This Hollowed-out Ground


Nous y voici,” he wrote, adding, “and nothing between us and Gates.” Unquestionably these words were meant to give the impression that the force now victorious in the Hudson Highlands would move north to rescue its comrades at Saratoga.

The message never reached Burgoyne; its bearer was captured by the Americans. And Sir Henry was not able to fulfill its implied promise. Supplying the captured forts with occupying garrisons had taken up more of his time than he had anticipated. By October 15, his fleet, having cut the chain and boom, had sailed upriver only as far as Kingston, which turned out to be, in the words of one of the British officers, “a Nursery for every Villan in the Country.” On the next day Sir Henry, frustrated and in a fit of temper, ordered the town burned.

Its embers were still glowing when he received two messages. One was from Sir William Howe, who had become nervous in Philadelphia and ordered him to bring 4,500 men to his aid at once. The other informed him that a further advance north would be useless: at the very time when the little Dutch houses of Kingston were blazing, “Gentleman Johnny” Burgoyne was surrendering. A few hours later Sir Henry and his fleet sadly set off downriver for New York.

Now guns boomed, bells rang, and all matters else were forgotten in the joy of the great event. The people of the Hudson River towns went wild with delight. They exulted that the conflict above the midriver waters had proved that American farmers could stand against the best-trained soldiery of Europe. Saratoga had proved this to be true beyond question. But their ecstasy over the greater victory led them to forget the heroic defense of the Hudson Highlands.

Perhaps the Battle of Fort Montgomery would have been utterly neglected had not two young American soldiers chosen to visit the site on a sunny spring day of the following year. Historians do not usually end their chapters on such footnotes as these men provided, but their reports have so documented the narrative that they deserve place here. One of them, a young chaplain named Timothy Dwight (later president of Yale College), wrote in his journal that while he was climbing from a river barge to the place where the battle had been fought, the stench of dead bodies caused him great distress.
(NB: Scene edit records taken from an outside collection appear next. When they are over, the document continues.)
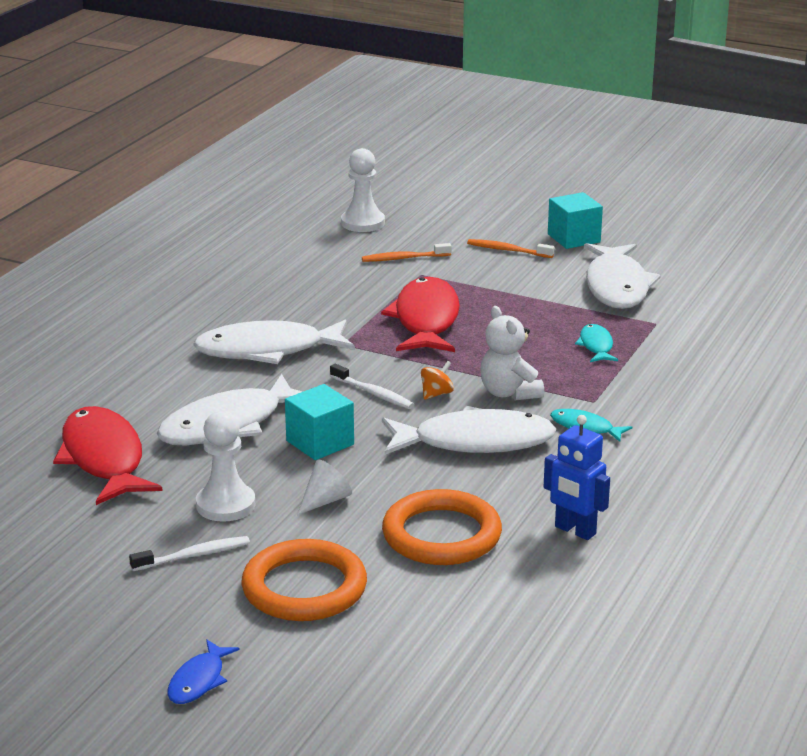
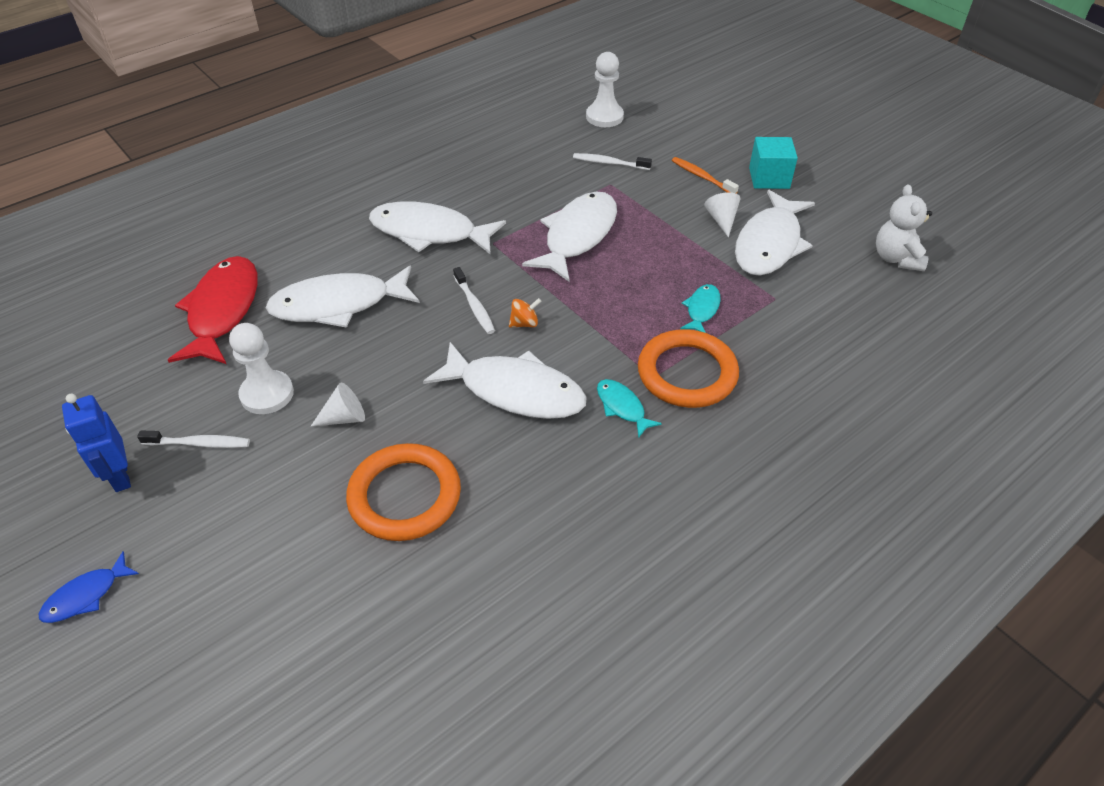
camera: 25 degrees right, 20 degrees up
orange ring [241,539,367,621] -> orange ring moved to [638,329,739,408]
turquoise cube [285,384,354,460] -> none
orange toothbrush [362,243,452,262] -> white toothbrush [573,153,652,170]
red fish [381,277,460,352] -> white fish [522,191,617,282]
white teddy bear [480,306,544,401] -> white teddy bear moved to [876,185,932,271]
blue robot [544,415,610,540] -> blue robot moved to [62,394,131,492]
none -> white cone [704,192,740,238]

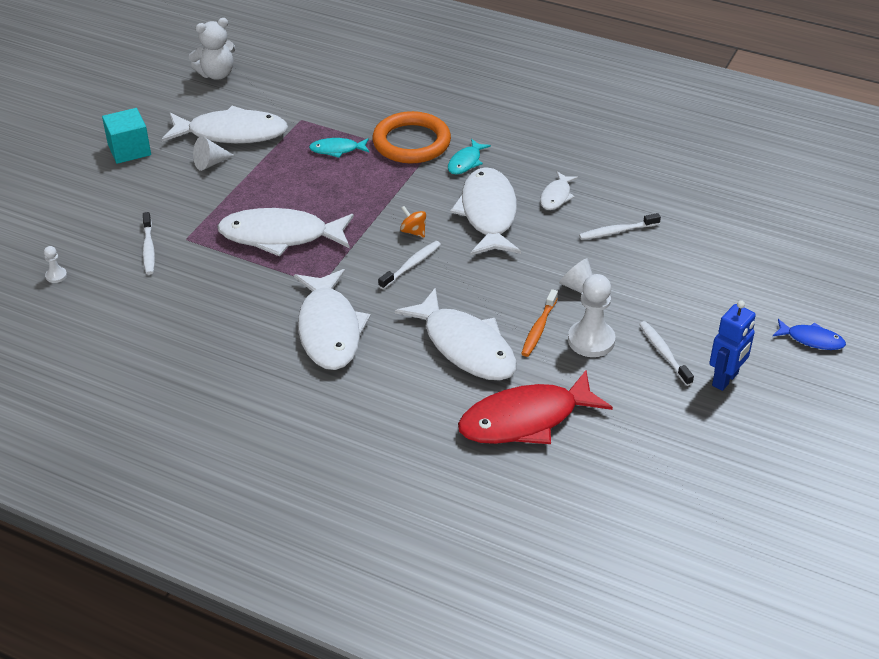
camera: 115 degrees left, 5 degrees down
orange ring [346,443,461,541] -> white toothbrush [579,213,661,240]
white pawn [586,52,624,127] -> white pawn [44,246,67,283], size x0.47
orange toothbrush [672,157,739,194] -> orange toothbrush moved to [521,289,558,357]
none -> white fish [540,172,578,210]

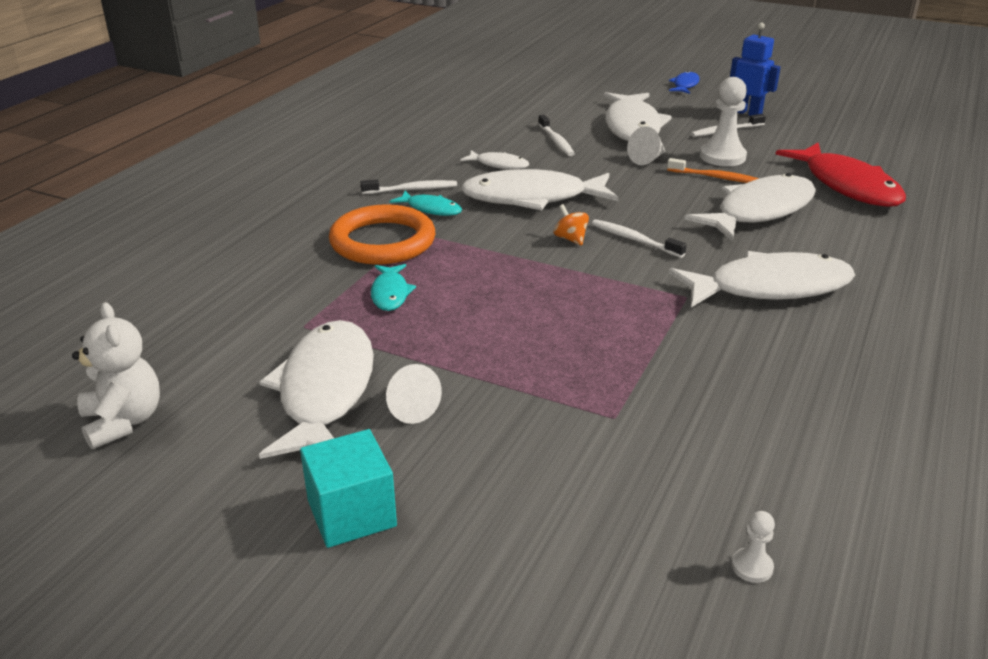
camera: 90 degrees left, 10 degrees down
white toothbrush [143,212,155,275] -> white toothbrush moved to [361,180,457,194]
white fish [217,208,354,257] -> white fish moved to [603,92,672,141]
orange spinning top [400,206,426,238] -> orange spinning top turned 105 degrees clockwise [554,204,589,246]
We found, at a small distance from Fort Montgomery, a pond of a moderate size, in which we saw the bodies of several men, who had been killed in the assault upon the fort. They were thrown into this pond, the preceding autumn, by the British … Some of them were covered at this time; but at a depth so small as to leave them distinctly visible. Others had an arm, a leg, or a part of the body, above the surface. The clothes which they wore when they were killed, were still on them, and proved that they were militia; being the ordinary dress of farmers. Their faces were bloated and monstrous; and their postures were uncouth, distorted and to the highest degree afflictive …
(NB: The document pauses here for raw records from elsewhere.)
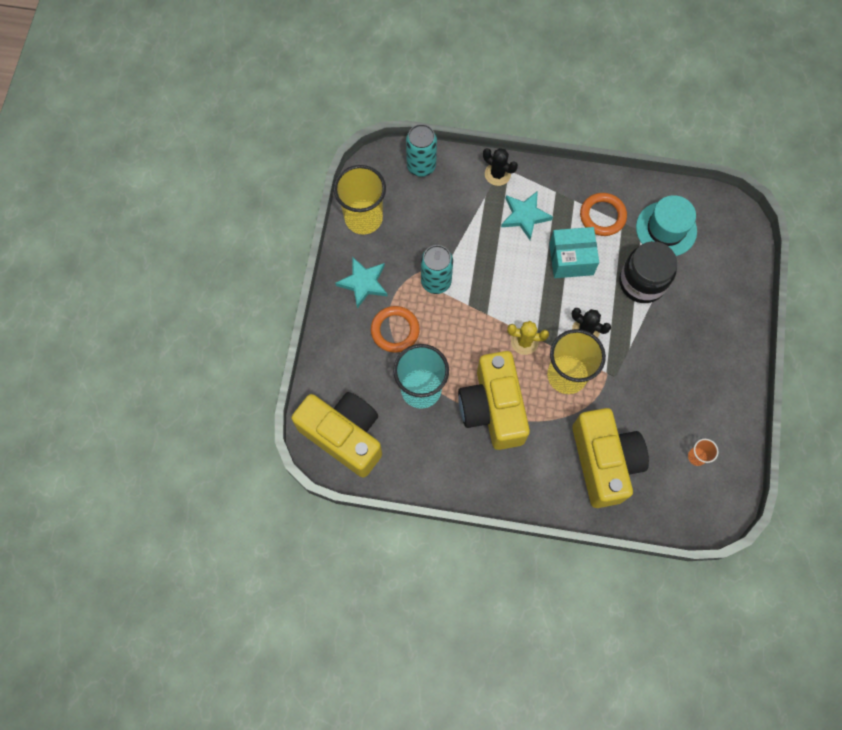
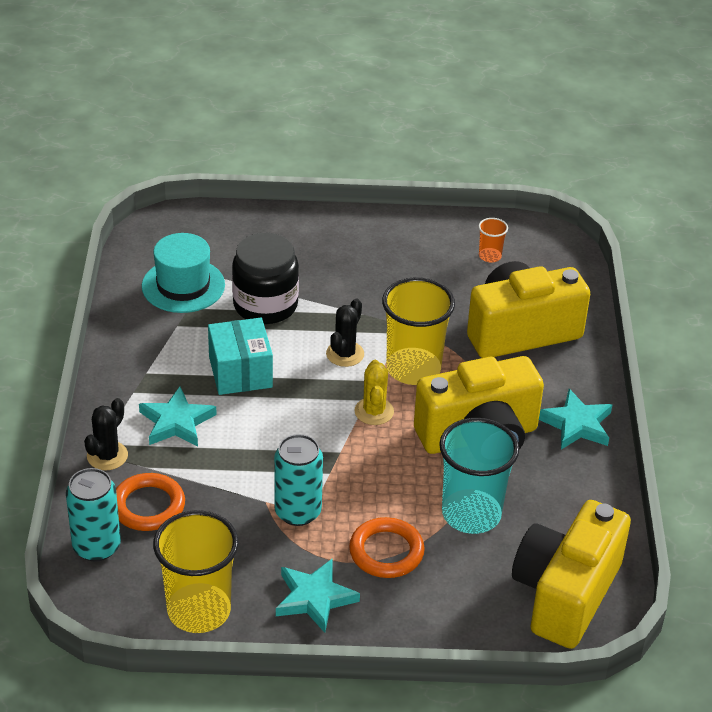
camera: 100 degrees left, 30 degrees down
orange ring [580,193,627,236] -> orange ring moved to [116,473,185,531]
none -> turquoise star [539,389,612,449]

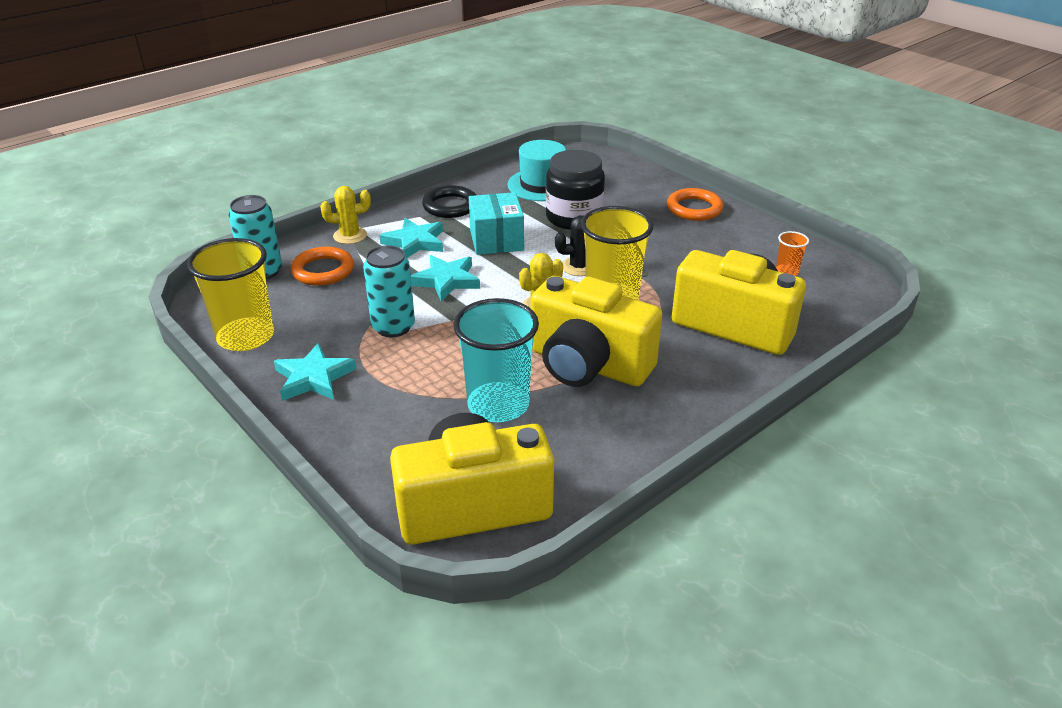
camera: 50 degrees right, 5 degrees down
black cactus [84,398,128,470] -> yellow cactus [320,186,371,244]
turquoise box [208,318,273,395] -> turquoise box turned 45 degrees counterclockwise [469,192,524,255]
orange ring [349,517,425,578] -> orange ring moved to [667,188,724,221]
turquoise star [539,389,612,449] -> turquoise star moved to [411,255,480,301]
none -> black ring [422,186,476,218]

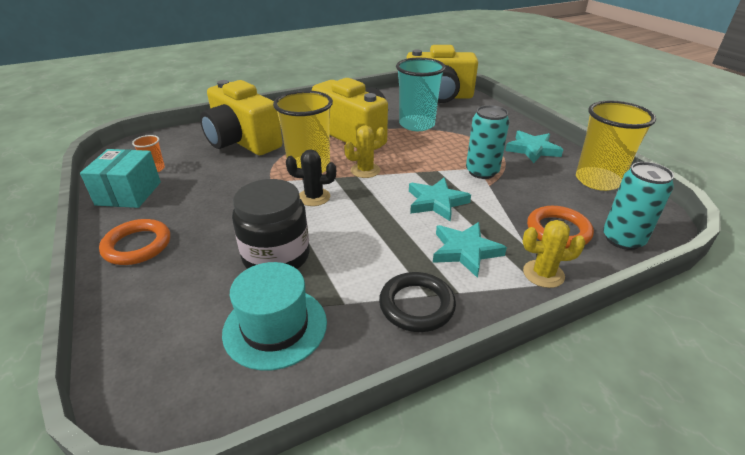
camera: 165 degrees left, 0 degrees up
turquoise box [469,192,524,255] -> turquoise box moved to [80,149,161,208]

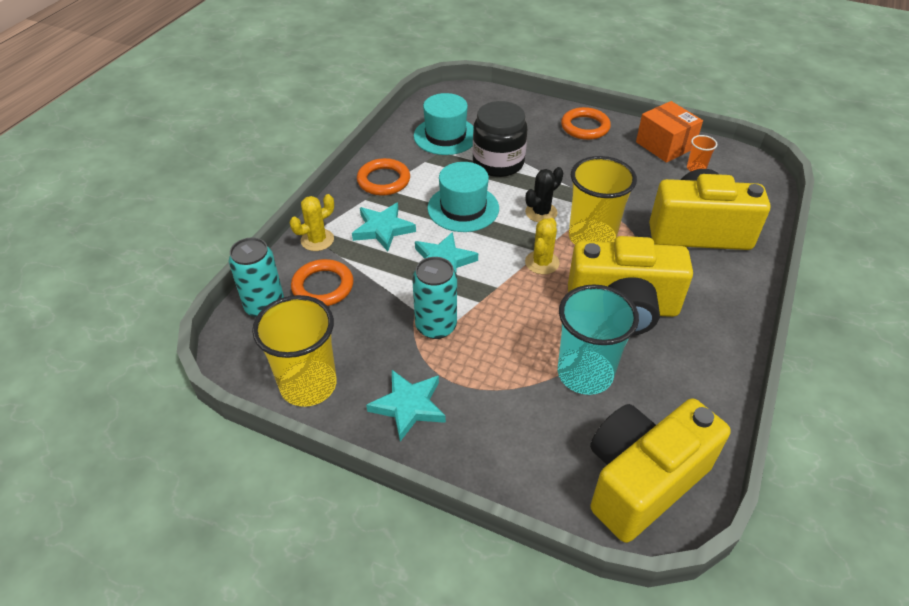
camera: 140 degrees right, 10 degrees up
turquoise box [80,149,161,208] -> orange box [636,101,703,163]
black ring [379,272,456,332] -> orange ring [357,158,410,196]
none -> turquoise hat [427,162,499,232]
The description of the same scene as written by Timothy Dwight’s young officer companion, Samuel Richards, added macabre details—"I saw many fine sets of teeth, bare and skeleton-like”—but ended on a philosophic note: “Mournful and impressive reflections arose in my mind. [There] lie the youth who stood in the hour of their country’s trial; they fought and fell to purchase the independence of their country; and there they lie without burial. I thought, too, of the vicissitudes to which a soldier is subject. Had the fort held out a little longer, I very probably might [have] lain among them.”
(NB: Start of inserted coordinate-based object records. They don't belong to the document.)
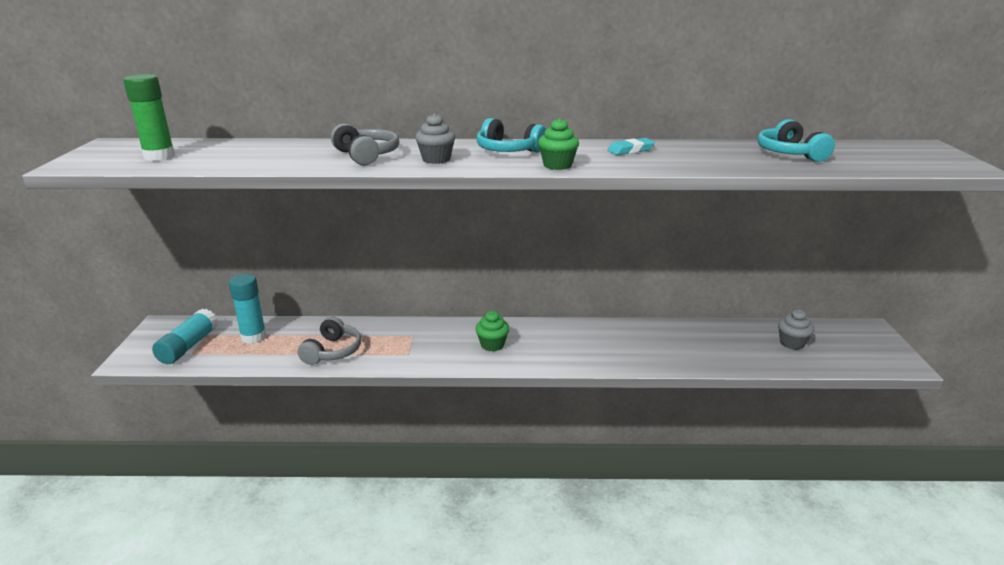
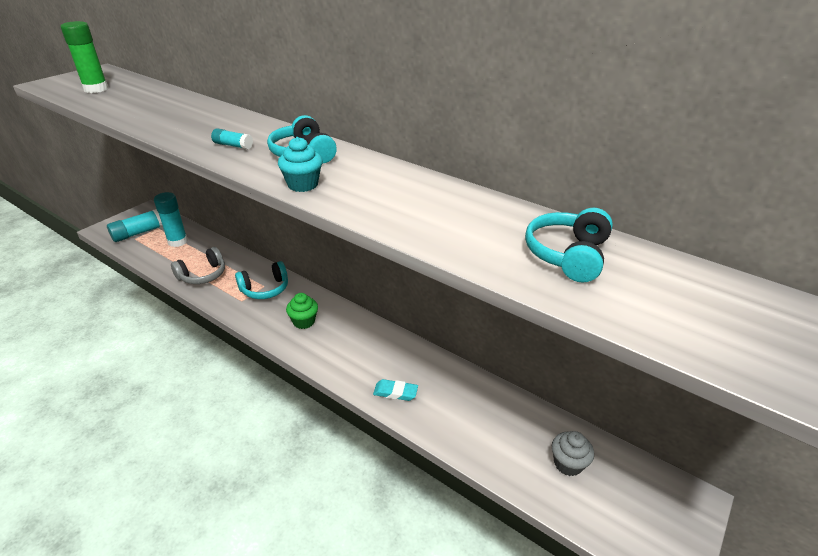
camera: 35 degrees right, 10 degrees up
grey headphones [331,124,399,165] -> none
grey cupcake [415,113,456,164] -> turquoise glue stick [211,128,253,150]
green cupcake [538,118,579,170] -> turquoise cupcake [278,137,323,192]
turquoise eraser [607,138,655,155] -> turquoise eraser moved to [373,379,418,401]
none -> turquoise headphones [235,261,288,299]

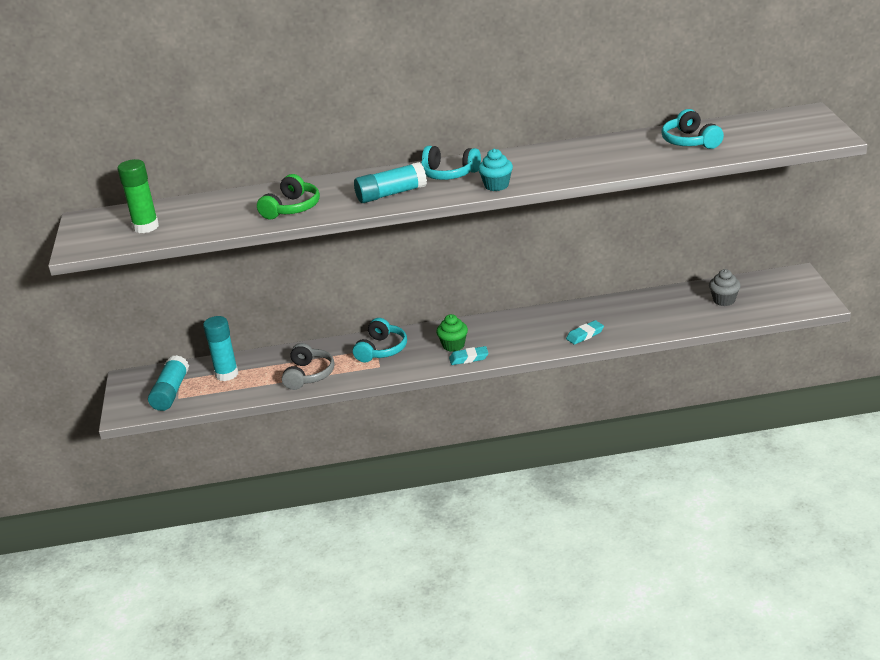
camera: 40 degrees left, 5 degrees down
turquoise glue stick [211,128,253,150] -> turquoise glue stick [354,162,427,203], size x1.93
none -> green headphones [257,174,320,219]
none -> turquoise eraser [449,346,489,365]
Neither Timothy Dwight nor Samuel Richards foresaw, as they looked upon the corpse-filled pond, that the Butter Hill to which George Clinton had ordered his men would come to be known as Storm King, or that the earth over which the desperate young farmers retreated after their brave fight for the Hudson Highlands on October 6, 1777, might one day be removed by the bulldozers of a utility corporation, the Consolidated Edison Company of New York, which seems more concerned about profits than about respect for the nation’s past.